Saturday, July 17, 2021

This changes everything July 16, 2021

I got the job. The one teaching at a local high school. Not just any local high school, but the one my daughter attended. The only school in the US to be located in a National Park, and a school with Buddhist precepts, at that. 

Kindly, the associate head of school reached out to me the day before my decision was due to address any concerns I might have. My biggest issue: I wanted to work part-time, specifically, I wanted to teach only Bio 2. I knew that it would be a challenge to adjust to high school teaching, especially at a progressive school, and I wanted to do a good job while still having some freedom. After all, I’ve just turned 68, for God’s sake! 

You could have knocked my socks off (if I wore any), but she found someone to teach the two sections of regular Bio. She asked if I’d like to be the sponsor for the Science Club – are you kidding me? Of course.

What a turn-around this job offer has given me. I feel as though I have a structure and a challenge going forward; I might even have a purpose. I will make some new friends. 

The spillover to the rest of my life has been remarkable. I don’t think it’s just being vaccinated against COVID or seeing my daughter more often that has put a spring in my step. I think it’s knowing there is something that needs me in the near future. 

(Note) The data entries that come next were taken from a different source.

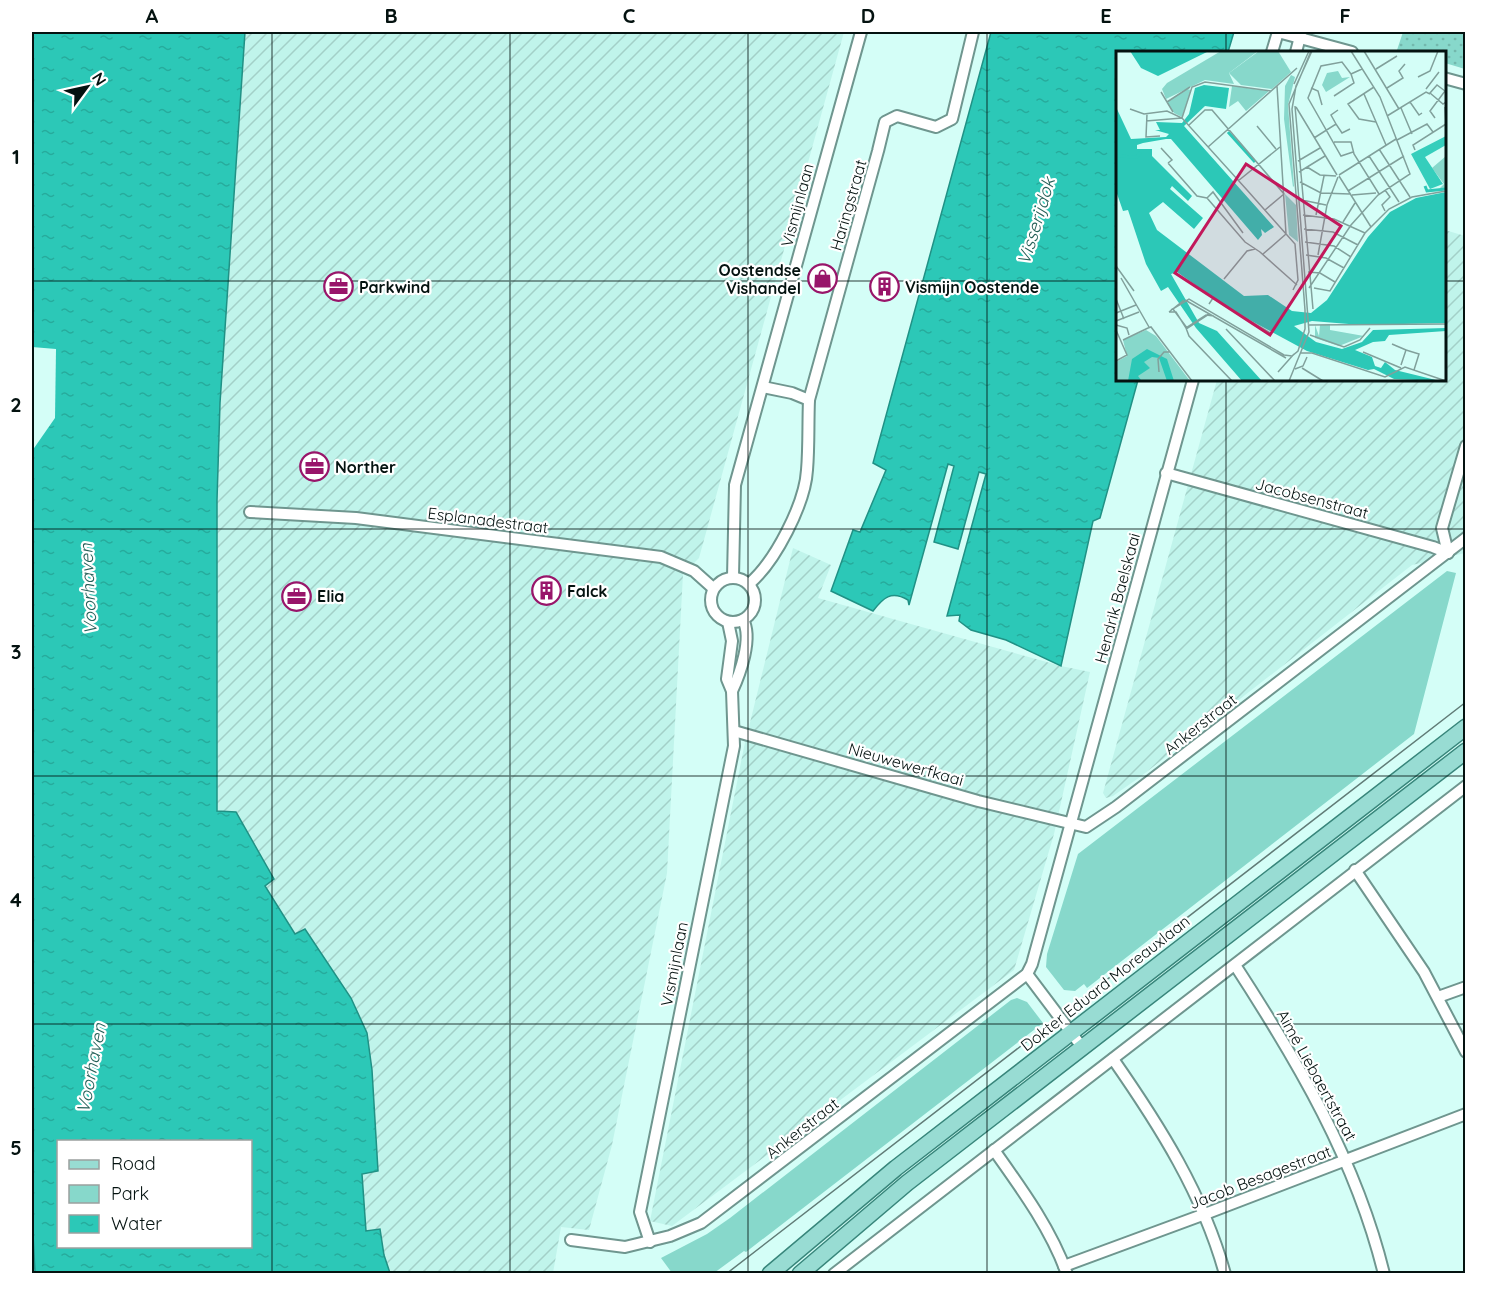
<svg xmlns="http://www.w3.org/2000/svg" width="1497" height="1305" viewBox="0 0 1497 1305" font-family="Quicksand,sans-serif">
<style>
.industrial{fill:url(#industrial-furrows)}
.green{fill:#87d8cb}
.park{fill:url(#park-dots)}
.water{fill:url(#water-ripples);stroke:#209185;stroke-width:1.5;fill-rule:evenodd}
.pier{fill:#d4fef7}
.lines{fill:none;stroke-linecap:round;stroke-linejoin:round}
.street-casing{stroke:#6f968f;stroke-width:14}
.primary-casing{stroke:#38867b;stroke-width:18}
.street{stroke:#fff;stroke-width:10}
.primary{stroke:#98dcd3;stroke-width:15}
.tram{stroke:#617c77;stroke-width:1.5}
.grid{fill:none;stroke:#041210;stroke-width:1.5;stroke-opacity:0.55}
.labels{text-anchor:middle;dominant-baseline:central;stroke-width:4.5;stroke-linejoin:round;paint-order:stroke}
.street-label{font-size:16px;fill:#041210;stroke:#fff}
.poi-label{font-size:16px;font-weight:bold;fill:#041210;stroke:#fff;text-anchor:start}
.water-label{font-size:18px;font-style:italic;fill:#266159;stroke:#fff}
.inset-river{fill:none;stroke:#2cc8b7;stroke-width:3}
.inset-road{fill:none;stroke:#81a09b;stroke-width:1.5}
.view{fill:#c2185b;fill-opacity:0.15;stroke:#c2185b;stroke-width:3}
.inset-edge{fill:none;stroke:#041210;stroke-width:3}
.neatline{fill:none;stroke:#041210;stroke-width:2}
.grid-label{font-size:20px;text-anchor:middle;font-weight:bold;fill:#041210}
</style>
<defs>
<pattern id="industrial-furrows" width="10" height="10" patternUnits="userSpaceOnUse" patternTransform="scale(1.5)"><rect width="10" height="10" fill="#c0f4eb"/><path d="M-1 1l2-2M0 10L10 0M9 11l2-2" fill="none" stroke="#a3d0c8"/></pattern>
<pattern id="park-dots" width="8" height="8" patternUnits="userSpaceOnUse" patternTransform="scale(1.5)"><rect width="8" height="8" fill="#87d8cb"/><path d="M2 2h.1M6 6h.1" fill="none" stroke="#73b8ad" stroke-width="1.8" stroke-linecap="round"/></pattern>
<pattern id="water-ripples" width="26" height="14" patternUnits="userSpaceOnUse" patternTransform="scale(1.5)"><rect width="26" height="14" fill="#2cc8b7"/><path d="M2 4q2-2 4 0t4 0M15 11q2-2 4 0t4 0" fill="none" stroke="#26ab9c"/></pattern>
</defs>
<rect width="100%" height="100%" fill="#d4fef7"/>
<g class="industrial">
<path d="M245,32H844L699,558L683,574L667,873L612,1145L589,1230L561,1227L553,1273H390L384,1255L380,1229L366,1231L362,1173L378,1170L372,1070L367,1033L305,929L295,935L264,885L274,879L217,811V500L220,403Z"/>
<path d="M1445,230L1465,236V553L1412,565L1140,777L1113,796L1106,798L1103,793L1217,380H1444Z"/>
<path d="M793,548L831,565L818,598L1061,666L1090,672L1054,834L1014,970L672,1226L650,1221L744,747Z"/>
</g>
<g class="green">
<path d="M1447,571L1456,573L1414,734L1087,988L1084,984L1075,991L1064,990L1046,967L1047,954L1078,854Z"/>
<path d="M1017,998L1027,1002L1043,1023L746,1252L744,1251L714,1273H672L661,1258L707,1234L730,1218L1011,1000Z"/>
</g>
<path class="park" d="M1403,32H1465V69L1445,63L1444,52H1406L1397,50Z"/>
<g class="water">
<path d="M32,32H245L220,403L217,500V811L236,812L274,879L265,886L295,934L305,929L351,998L367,1033L372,1070L378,1171L362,1174L366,1231L380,1229L384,1255L390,1273H35L32,1214ZM58,1142H250V1246H58Z"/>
<path d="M991,32H1234L1228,52H1118V380H1138L1100,518L1093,521L1061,666L1006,640L971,630L959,621L960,615L947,616L986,474L979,472L958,549L934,542L954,466L948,464L909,605L908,600C891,590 883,598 873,611L831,591L853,530L860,532L886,470L873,463Z"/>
</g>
<path class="pier" d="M32,347L56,349L55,418L32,451Z"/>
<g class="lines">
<defs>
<g id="street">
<path d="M1278,32L1352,52"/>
<path d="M1272,52L1278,32"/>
<path d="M1296,52L1301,33"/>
<path d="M1444,78L1466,84"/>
<path d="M809,400L878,151L885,122L897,116L936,127L952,119L973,32"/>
<path d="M1166,473L1433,547L1448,553"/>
<path d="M250,512L356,518L661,557L694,571L713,588"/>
<path d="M1448,553L1442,528L1466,446"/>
<path d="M733,577L735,485L861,32"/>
<circle cx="733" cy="600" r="22"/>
<path d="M749,584C775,562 805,504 807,470C809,447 808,424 809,400L792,393L763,387"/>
<path d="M732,691C740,674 753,638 743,620"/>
<path d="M734,731L978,801L1086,827L1116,807L1466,538"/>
<path d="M1355,870L1424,972L1466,1052"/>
<path d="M1235,965C1298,1062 1356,1160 1384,1274"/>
<path d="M1027,974L1082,1047"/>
<path d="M1438,997L1466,987"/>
<path d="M1113,1059C1159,1125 1203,1194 1225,1274"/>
<path d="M994,1150C1021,1188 1051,1229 1067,1274"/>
<path d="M571,1240L625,1247L670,1236L701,1223L1027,974L1032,964L1193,380"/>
<path d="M650,1242L640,1212L734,746L732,691L727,679L732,641L728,622"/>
<path d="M1064,1266L1205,1214L1466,1114"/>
<path d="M834,1274L1466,786"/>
</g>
<g id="primary">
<path d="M770,1274L896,1168L1466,727"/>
<path d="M800,1274L907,1183L1466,751"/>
</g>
</defs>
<use href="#street" class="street-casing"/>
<use href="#primary" class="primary-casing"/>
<use href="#street" class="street"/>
<use href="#primary" class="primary"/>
<path class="tram" d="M726,1274L1466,702"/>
</g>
<path class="grid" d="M272,32V1274M510,32V1274M748,32V1274M987,32V1274M1226,32V52M32,281H1118M1444,281H1466M1226,380V1274M32,529H1466M32,776H1466M32,1024H1466"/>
<defs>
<symbol id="shop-ring" viewBox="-11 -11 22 22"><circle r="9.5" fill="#fff" stroke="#98156a" stroke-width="1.5"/><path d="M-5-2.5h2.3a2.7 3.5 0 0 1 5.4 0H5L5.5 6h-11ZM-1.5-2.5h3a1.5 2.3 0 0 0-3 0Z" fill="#98156a"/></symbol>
<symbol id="office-ring" viewBox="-11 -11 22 22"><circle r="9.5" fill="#fff" stroke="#98156a" stroke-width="1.5"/><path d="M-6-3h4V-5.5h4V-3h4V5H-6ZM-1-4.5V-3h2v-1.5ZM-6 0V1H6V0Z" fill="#98156a"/></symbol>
<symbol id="building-ring" viewBox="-11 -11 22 22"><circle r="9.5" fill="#fff" stroke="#98156a" stroke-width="1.5"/><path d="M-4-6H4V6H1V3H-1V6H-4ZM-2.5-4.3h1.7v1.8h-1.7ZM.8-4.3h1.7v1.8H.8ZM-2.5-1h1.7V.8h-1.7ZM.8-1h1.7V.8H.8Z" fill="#98156a"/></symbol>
</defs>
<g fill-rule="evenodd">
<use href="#shop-ring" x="806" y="262" width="33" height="33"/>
<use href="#office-ring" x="322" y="270" width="33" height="33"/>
<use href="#building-ring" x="868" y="270" width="33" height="33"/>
<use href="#office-ring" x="298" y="450" width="33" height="33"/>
<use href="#building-ring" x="530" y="574" width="33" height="33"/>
<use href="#office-ring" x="280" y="580" width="33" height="33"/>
</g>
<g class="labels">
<g class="street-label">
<text transform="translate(797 205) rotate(-75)">Vismijnlaan</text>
<text transform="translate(848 205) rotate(-74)">Haringstraat</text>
<text transform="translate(1312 498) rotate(15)">Jacobsenstraat</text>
<text transform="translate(488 520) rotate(7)">Esplanadestraat</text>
<text transform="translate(1117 598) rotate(-75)">Hendrik Baelskaai</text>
<text transform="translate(1200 724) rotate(-38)">Ankerstraat</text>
<text transform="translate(906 764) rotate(16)">Nieuwewerfkaai</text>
<text transform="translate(674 964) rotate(-79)">Vismijnlaan</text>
<text transform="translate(1105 983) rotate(-38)">Dokter Eduard Moreauxlaan</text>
<text transform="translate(1317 1075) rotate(61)">Aimé Liebaertstraat</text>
<text transform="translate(802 1128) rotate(-38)">Ankerstraat</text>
<text transform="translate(1260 1177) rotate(-21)">Jacob Besagestraat</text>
</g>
<g class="poi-label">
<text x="801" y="270" text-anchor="end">Oostendse<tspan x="801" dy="18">Vishandel</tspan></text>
<text x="359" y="287">Parkwind</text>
<text x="905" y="287">Vismijn Oostende</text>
<text x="335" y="467">Norther</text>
<text x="567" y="591">Falck</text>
<text x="317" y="596">Elia</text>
</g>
<g class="water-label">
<text transform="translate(1036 221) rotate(-73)">Visserijdok</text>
<text transform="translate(88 589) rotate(-93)">Voorhaven</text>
<text transform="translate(91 1068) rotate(-79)">Voorhaven</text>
</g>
</g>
<g transform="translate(1116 51)">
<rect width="330" height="330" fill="#d4fef7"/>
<path d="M105,0H142L113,22L118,33L89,29L50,48L46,38L51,32ZM175,24L179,26L172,54L178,135L177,136L168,68L169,35ZM116,35L152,40V41L130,60L122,50L113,56ZM71,38L75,39L66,66L58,62L51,51ZM330,105V137H324L328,133L316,117ZM169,143L180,154L182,191L173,184Z" fill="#87d8cb"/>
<path d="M330,85V94L309,106L327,133L314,138L295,103Z" fill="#35cebc"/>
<path d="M143,0H162L175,21L156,38L125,34L113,22ZM222,20L226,27L234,26L210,41L206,34L211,22ZM214,273V279L248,285L223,295L199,287V274L203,285L204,274ZM30,279L40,285L74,330H0V311L11,305L7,289Z" fill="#87d8cb"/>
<path d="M14,0H93L42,25L25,17ZM88,34L113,37L110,58L89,55L68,75L158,176L149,182L145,178L146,184L142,189L55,88H50L27,92L21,94V98H36V105L76,145L72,150L56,135L54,138L87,167L78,178L47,151L33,162L41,179L128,245L152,244L176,260L195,262L211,249L252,186L274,161L300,147L330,141V272L245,274L196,270L178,275L200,291L226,298L246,291L257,279L330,277V280L273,284L269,290L257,291L239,299L256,306L259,315L265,317L269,311L279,319L324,330L278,328L258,318L252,319L191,300L115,259L61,221L55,223L83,272L101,280L146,330H126L80,277L52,236L45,240L30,213L12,159L7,160L0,140V56L15,88L50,86L53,83L39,79H44L40,71L66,72L73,63L79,37ZM31,298L51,308L58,330H51L43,307L36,306L28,311L34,317L22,325L25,329L39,330H12L16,308Z" fill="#2cc8b7"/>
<path class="inset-river" d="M112,81L139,111M0,105L21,106L24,101M309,135L311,140L330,138"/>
<path class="inset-road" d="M248,0L283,58M260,18L281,5M302,26L314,20L322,0M178,33L193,0M161,35L170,183M258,36L232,53L243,68L260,71M195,37L202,40L206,54M271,37L287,27L283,20L289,13M310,38L323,21M329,40L321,34L314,42L327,53L330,51M45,41L57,61M248,43L270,94M218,45L238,32L235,23M51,51L74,36M294,51L303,64L306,62M179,55L197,258M180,56L221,124M285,57L296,83M14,58L28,63L51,60L66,67L131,139L179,193L182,229L177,239M31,63L30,86L44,85M271,65L310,41L314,43M66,67L76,36L89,31L155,40M319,67L314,60L329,40M30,70L66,67M220,73L215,64L222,59M73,74L89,59H96L168,143L149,159M141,75L160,98M198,87L220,73L226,82L234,78M281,89L311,73L317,81M218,91H235L238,103L263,143M92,96L181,17M45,97L56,109L52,112M263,98L294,146M299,99L297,94L330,73L329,56M237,101L225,105L192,47L205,15L226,11L235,23L246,18M253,105L283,151M182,110L204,97M52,112L81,145L91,147M191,116L204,124L220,125M183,121L209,105M223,124L280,88M223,125L255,176M122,130L164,96M184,131L205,142L234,143M269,139L274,146L266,154L269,160M232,140L288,105M236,144L260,142M91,147L129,191L144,201M91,147L97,141L127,182M186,149L210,154M187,164L218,168L249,182M200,164L208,125M227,171L239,152M188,178L217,181L242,194M189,191L218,195L235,206M144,201L181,234M147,203L170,183M190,204L210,207L228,217M202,204L211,154L222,126M0,215L18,240M192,221L204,222L219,231M5,227L33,276M108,228L131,200L139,198M193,237L235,174L262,144L294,123L264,46L235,0M198,237L214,240L249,182L273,158L296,146L330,140M0,248L8,268M69,249L170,307M93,253L97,247L154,282M57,258L71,277M55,259L73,248L168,304L176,305L182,300L189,278V259L173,53L195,0M53,261L68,249M53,261H60L70,277L90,264L98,265M0,262L20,254M0,270L23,261M0,274L11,277L13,284M193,274L330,273M32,277L35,276L76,330M70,277L73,285L116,330M70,278L93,263M110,278L159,330M0,279L11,304L0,310M194,284L228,296L244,289L254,277M7,289L32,277M276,293L290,299L285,314M290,299L303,303L298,319M247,301L285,317M184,302H196L269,326L289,316L330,330M186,317L207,330M179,318L187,315L191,306M43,321L42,308L48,301H54M162,321L178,303M173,330L193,281L176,58L180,35L196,0"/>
<path class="view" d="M130,113L225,175L154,284L59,222Z"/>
<rect width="330" height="330" class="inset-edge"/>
</g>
<rect width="1497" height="1305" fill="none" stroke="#ffffff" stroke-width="66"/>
<rect x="57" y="1140" width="195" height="108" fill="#ffffff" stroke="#9ba09f" stroke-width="1.5"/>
<rect x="69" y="1160" width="30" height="9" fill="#98dcd3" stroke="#9ba09f" stroke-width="1.5"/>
<text x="111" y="1170" font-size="18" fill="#041210">Road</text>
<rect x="69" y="1185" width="30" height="18" fill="#87d8cb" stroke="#9ba09f" stroke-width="1.5"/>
<text x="111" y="1200" font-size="18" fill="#041210">Park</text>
<rect x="69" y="1215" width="30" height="18" fill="url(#water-ripples)" stroke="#9ba09f" stroke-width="1.5"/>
<text x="111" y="1230" font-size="18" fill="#041210">Water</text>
<g transform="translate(87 87) rotate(57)" stroke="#ffffff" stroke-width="4.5" paint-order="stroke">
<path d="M0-4.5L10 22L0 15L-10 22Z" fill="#041210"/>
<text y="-9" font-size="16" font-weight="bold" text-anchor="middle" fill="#041210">N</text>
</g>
<rect x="33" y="33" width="1431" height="1239" class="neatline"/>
<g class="grid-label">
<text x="152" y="23">A</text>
<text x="391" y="23">B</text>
<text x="629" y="23">C</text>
<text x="868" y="23">D</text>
<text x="1106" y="23">E</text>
<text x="1345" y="23">F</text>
<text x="16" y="164">1</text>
<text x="16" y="412">2</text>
<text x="16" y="659">3</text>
<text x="16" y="907">4</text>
<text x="16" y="1155">5</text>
</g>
</svg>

Max Cowan, the late and exacting vice-president of the Howard Hughes Medical Institute, seemed to have a fondness for me, possibly because he knew my late husband. He once told me that in life one needs someone to love, something to do, and something to look forward to. I am still missing the partner, but I suddenly feel less lonely because I feel less despair. I have something to do and something to look forward to. Two out of three ain’t bad.

Thursday, July 8, 2021

The home stretch June 20, 2021

Last August I wrote about my 101 Books Project, and I am now on the home stretch. It looks like I will have completed my goal of reading Yann Martel’s 101 recommendations to a Prime Minister within the year. Excepting those books that I couldn’t find at a local library or cheaply online - about a dozen - or those that I had already read and chose not to re-read - another dozen or so -, I will have polished off the remaining few within the week. They are pretty short, and I have nothing else to do. 

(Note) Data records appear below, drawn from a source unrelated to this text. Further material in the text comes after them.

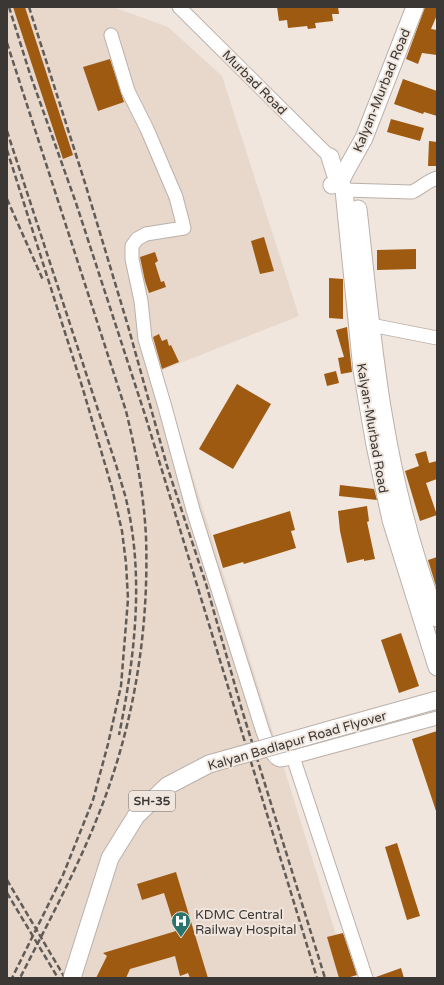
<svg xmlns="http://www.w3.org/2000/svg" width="444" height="985" viewBox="0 0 444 985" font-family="'Varela Round',sans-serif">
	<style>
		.built { fill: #e8d7cb }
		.building { fill: #9e5a11 }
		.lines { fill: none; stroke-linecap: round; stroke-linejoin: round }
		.minor-casing { stroke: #bbb1aa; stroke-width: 15 }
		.major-casing { stroke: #bbb1aa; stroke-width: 19 }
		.minor { stroke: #fff; stroke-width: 13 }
		.major { stroke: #fff; stroke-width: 17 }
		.rail { stroke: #615c58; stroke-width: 2.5; stroke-dasharray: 6 3; stroke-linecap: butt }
		.major-bridge-casing { stroke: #bbb1aa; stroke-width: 19; stroke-linecap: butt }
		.major-bridge { stroke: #fff; stroke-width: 17 }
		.labels { text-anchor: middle; stroke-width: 4; stroke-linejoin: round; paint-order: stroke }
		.shield { fill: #f0e6de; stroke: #716c67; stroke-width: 1 }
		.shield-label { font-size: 12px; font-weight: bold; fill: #3b3734 }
		.street-label { font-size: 13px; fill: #3b3734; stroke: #f0e6de }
		.poi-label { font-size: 13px; fill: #3b3734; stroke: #f0e6de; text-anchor: start }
	</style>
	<rect width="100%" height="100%" fill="#f0e6de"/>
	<path class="built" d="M7 7H113L168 27 222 76 299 316 160 371 337 938 347 978H7Z"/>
	<g class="building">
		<path d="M13 7H25L73 155 63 159Z"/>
		<path d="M277 7H338L339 14H332L333 21 315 23 316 28 308 29 307 26 288 28 287 20 279 21Z"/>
		<path d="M425 7H437V15L431 29 437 30V55L422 53 418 64 406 59Z"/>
		<path d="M110 59 124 102 98 111 83 67Z"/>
		<path d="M403 79 437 91V116L424 112 423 114 394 104Z"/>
		<path d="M391 119 424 128 420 141 387 132Z"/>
		<path d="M429 141 437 142V166H428Z"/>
		<path d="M264 237 274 271 260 274 251 241Z"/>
		<path d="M416 249V269L377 270V250Z"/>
		<path d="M155 252 158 261 155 263 161 282 164 281 166 287 149 293 145 281 140 257Z"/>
		<path d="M329 278 343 279V319L329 318Z"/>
		<path d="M347 327 352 372 341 374 338 358 344 357 336 330Z"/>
		<path d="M159 334 162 341 167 339 169 346 171 345 179 362 162 369 153 337Z"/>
		<path d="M336 371 339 383 327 386 324 374Z"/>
		<path d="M237 384 271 404 233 469 199 449Z"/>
		<path d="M426 451 429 463 437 461V479L426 483 437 515 420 521 405 471 419 466 415 454Z"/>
		<path d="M340 485 374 489 377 500 339 496Z"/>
		<path d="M367 506 369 521 367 522 375 559 364 561V559L347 563 340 531 338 511Z"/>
		<path d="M290 511 295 530 291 531 296 548 244 564 243 562 223 568 213 535Z"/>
		<path d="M437 557V586H436L428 560Z"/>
		<path d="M401 633 419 686 399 693 381 640Z"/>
		<path d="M437 731V811H436L412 739Z"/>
		<path d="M397 843 420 916 407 920 385 847Z"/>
		<path d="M176 872 208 978H190L188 973 180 976 175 956 130 969 126 978H96L107 956 103 953 176 931 164 893 142 900 137 884Z"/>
		<path d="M343 933 357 975 347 978H339L327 937Z"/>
		<path d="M401 968 404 978H376V977Z"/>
	</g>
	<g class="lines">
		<g class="minor-casing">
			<g id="minor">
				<path d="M179 7 330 157"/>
				<path d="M111 35 128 91 147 129 176 197 184 228 146 234 137 239 132 246V259L141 301 145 339 165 407 193 510 263 732C266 739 272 759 280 760 284 760 289 758 293 757L437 718"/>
				<path d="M344 190 412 192C421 188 427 181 437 178"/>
				<path d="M371 325 437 338"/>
				<path d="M293 757 366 978"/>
			</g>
		</g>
		<g class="major-casing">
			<g id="major">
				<path d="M330 157 335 173 344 190 362 370 375 445 391 520 437 667"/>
				<path d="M332 185 340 183 345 172 364 138 415 7"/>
				<path d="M358 209C366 279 372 350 384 419 395 485 413 555 437 618"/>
				<path d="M333 729 437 700"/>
			</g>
		</g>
		<use href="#minor" class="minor"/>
		<use href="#major" class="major"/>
		<g class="rail">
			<path d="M9 7 30 74 76 203 146 418 317 978"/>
			<path d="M29 7 85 183 128 326 167 466 206 584 242 710 325 978"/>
			<path d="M7 43 126 411C136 452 144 495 146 537 149 628 135 718 103 803 80 864 49 921 20 978"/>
			<path d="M7 131 116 465C119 475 122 485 125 495 145 573 135 657 119 735"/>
			<path d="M7 150 82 386 112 488 122 531 126 563 128 599 121 686 108 744 93 800 63 875 12 978"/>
			<path d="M7 199 43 280"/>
			<path d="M7 880 65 978"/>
			<path d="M7 893 58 978"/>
		</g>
		<g class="major-bridge-casing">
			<path id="major-bridge" d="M72 978 110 858 136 816 167 786 209 764 333 729"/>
		</g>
		<use href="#major-bridge" class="major-bridge"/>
	</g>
	<defs>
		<g id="hospital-pin" transform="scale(1)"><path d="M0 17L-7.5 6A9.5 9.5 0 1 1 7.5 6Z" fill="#2c746b" stroke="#f0e6de"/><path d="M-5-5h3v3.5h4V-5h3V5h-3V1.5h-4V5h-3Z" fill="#fff"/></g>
	</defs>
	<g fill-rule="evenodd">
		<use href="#hospital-pin" x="181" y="921"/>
	</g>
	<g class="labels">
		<rect class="shield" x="129" y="791" width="46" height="20" rx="3"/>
		<g class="shield-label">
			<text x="152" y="805">SH-35</text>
		</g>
		<g class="street-label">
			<text transform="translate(255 82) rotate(45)" y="5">Murbad Road</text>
			<text transform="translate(381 90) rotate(-68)" y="5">Kalyan-Murbad Road</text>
			<text transform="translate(373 428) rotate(80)" y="5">Kalyan-Murbad Road</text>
			<text transform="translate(297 740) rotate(-16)" y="5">Kalyan Badlapur Road Flyover</text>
		</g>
		<g class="poi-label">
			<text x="195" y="919">KDMC Central<tspan x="195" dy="15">Railway Hospital</tspan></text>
		</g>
	</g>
	<rect width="444" height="985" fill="none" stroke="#3b3734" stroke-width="16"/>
</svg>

I am already sad that this journey is ending. Just within the last few weeks, the books I’ve devoured are explosions of creativity and meaning: One Day in the Life of Ivan Denisovich by Solzhenitsyn, Chess Story by Stefan Zweig, and The Absolutely True Diary of a Part-Time Indian by Sherman Alexie. Added to that were three captivating plays, Caligula by Camus, Six Characters in Search of an Author by Pirandello, and Scorched by Wajdi Mouawad, and one quirky “novel in verse”, Autobiography of Red by Anne Carson. 

Yet, how I wish that another person would have been game for this literary adventure and savored these books with me. Somewhat understandably, my friends and family pooh-poohed the idea of plowing through someone else’s list of recommendations, but for me, during COVID especially, Martel’s guidance was a godsend. 

One never knows the impact one might have on another, so thank you, Yann Martel for reaching out from Saskatoon to Point Reyes Station. You may not have made a dent on the Prime Minister, but you’ve led me on a book odyssey, and I’m all the better for it.